Ag employers struggling to retain workers, says report

Foreign-born workers are an essential part of the U.S. food supply chain, and if the nation wants to stabilize food prices, it’s going to need a lot more of them, according to new research released this week by the American Immigration Council. The group, which advocates for immigrants throughout the U.S., found that ag employers are struggling to retain enough workers amid a national labor crisis that is fueling higher prices at grocery stores.
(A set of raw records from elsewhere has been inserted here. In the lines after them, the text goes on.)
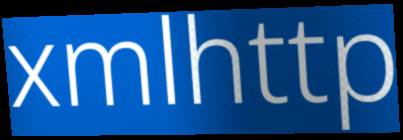
xmlhttp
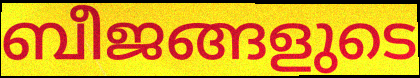
ബീജങ്ങളുടെ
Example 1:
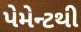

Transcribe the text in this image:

પેમેન્ટથી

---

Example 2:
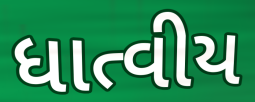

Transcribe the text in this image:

ધાત્વીય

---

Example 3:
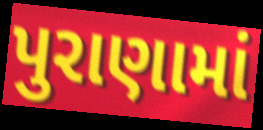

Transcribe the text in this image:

પુરાણામાં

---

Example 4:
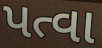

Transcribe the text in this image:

પત્વા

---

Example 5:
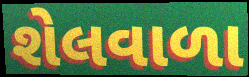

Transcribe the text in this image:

શેલવાળા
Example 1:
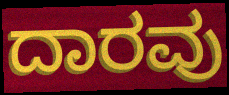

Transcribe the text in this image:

ದಾರವು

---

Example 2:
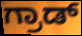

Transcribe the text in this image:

ಗ್ರಾಡ್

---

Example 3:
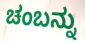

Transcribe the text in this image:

ಚಂಬನ್ನು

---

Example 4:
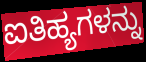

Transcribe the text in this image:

ಐತಿಹ್ಯಗಳನ್ನು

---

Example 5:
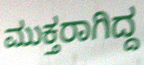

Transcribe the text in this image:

ಮುಕ್ತರಾಗಿದ್ದ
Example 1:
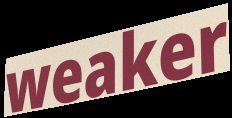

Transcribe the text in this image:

weaker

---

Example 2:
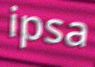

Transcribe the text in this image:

ipsa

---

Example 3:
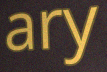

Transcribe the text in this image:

ary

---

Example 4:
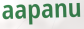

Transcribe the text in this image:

aapanu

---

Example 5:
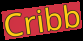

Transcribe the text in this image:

Cribb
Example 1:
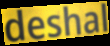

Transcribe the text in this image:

deshal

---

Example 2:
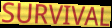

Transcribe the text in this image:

SURVIVAL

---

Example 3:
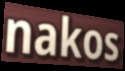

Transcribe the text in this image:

nakos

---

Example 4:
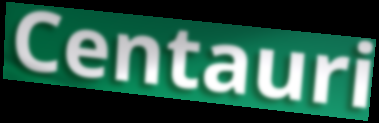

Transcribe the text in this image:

Centauri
The report focuses specifically on the meat and dairy industries, which have been coping with labor shortages — made worse by the Covid-19 pandemic — for at least two decades. To deal with the shortages, these industries depend on immigrants, who accounted for 20 percent of livestock and dairy workers and 45.4 percent of pre-pandemic meatpacking workers. Collectively, these industries employ more than 600,000 people.
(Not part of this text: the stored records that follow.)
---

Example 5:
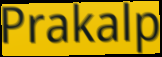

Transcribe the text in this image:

Prakalp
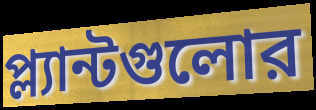
প্ল্যান্টগুলোর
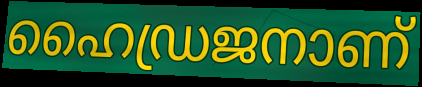
ഹൈഡ്രജനാണ്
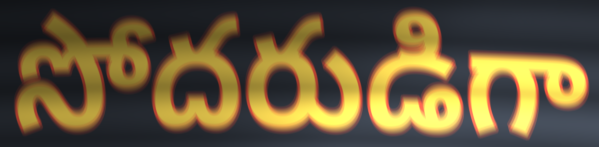
సోదరుడిగా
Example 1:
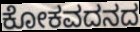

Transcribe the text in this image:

ಕೋಕವದನದ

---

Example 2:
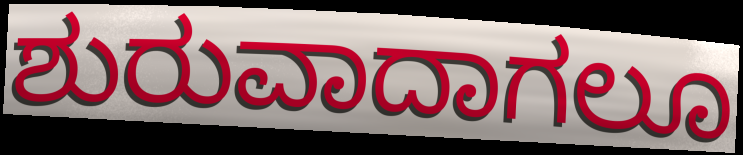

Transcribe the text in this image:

ಶುರುವಾದಾಗಲೂ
The report says the meatpacking industry in particular has found it difficult to retain workers, noting that these workers “bore the brunt of Covid-19 outbreaks.” A House subcommittee investigation found that 269 workers at five big meatpacking companies were killed by Covid-19 between March 1, 2020, and Feb. 1, 2021. The council also attributes the labor shortages to lower labor participation rates across the nation since the pandemic began as well as to growing numbers of baby boomers retiring from the workforce.
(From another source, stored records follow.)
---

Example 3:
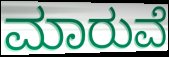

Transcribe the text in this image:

ಮಾರುವೆ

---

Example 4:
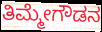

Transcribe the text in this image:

ತಿಮ್ಮೇಗೌಡನ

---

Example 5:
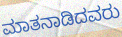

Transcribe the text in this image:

ಮಾತನಾಡಿದವರು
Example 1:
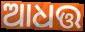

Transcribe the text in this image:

ଆଧତ୍ତ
As a result, many farmers and meat processing plants are increasingly relying on the nation’s H-2A program, which provides temporary work visas to hundreds of thousands of agricultural workers. But H-2A workers are seasonal, which the report notes makes them a poor fit for non-seasonal industries like dairy and meat production. 

Meat and dairy producers are raising wages to attract more workers, and hourly pay in both industries is up 33 percent since 2019, to a median of $20 an hour. (The median hourly wage for American workers generally is $21.51.) The report also found that those pay raises are contributing to higher food prices.

The council argues that the way to fix this problem is to expand and reform temporary work visa programs — and to provide a path to citizenship for the millions of undocumented farmworkers in the U.S. today. It released its report as the Senate is debating the Farm Workforce Modernization Act, which would allow agricultural employers to hire H-2A workers year-round and give longtime undocumented farmworkers a pathway to legally live and work in the U.S. Although the bill has passed the House twice with bipartisan support, it is making slow headway in the Senate.

The American Farm Bureau Federation — the largest farm group in the U.S. — is strongly opposed to a provision that would give H-2A workers the right to sue their employer if they believe they’ve violated labor laws, a right they don’t currently have.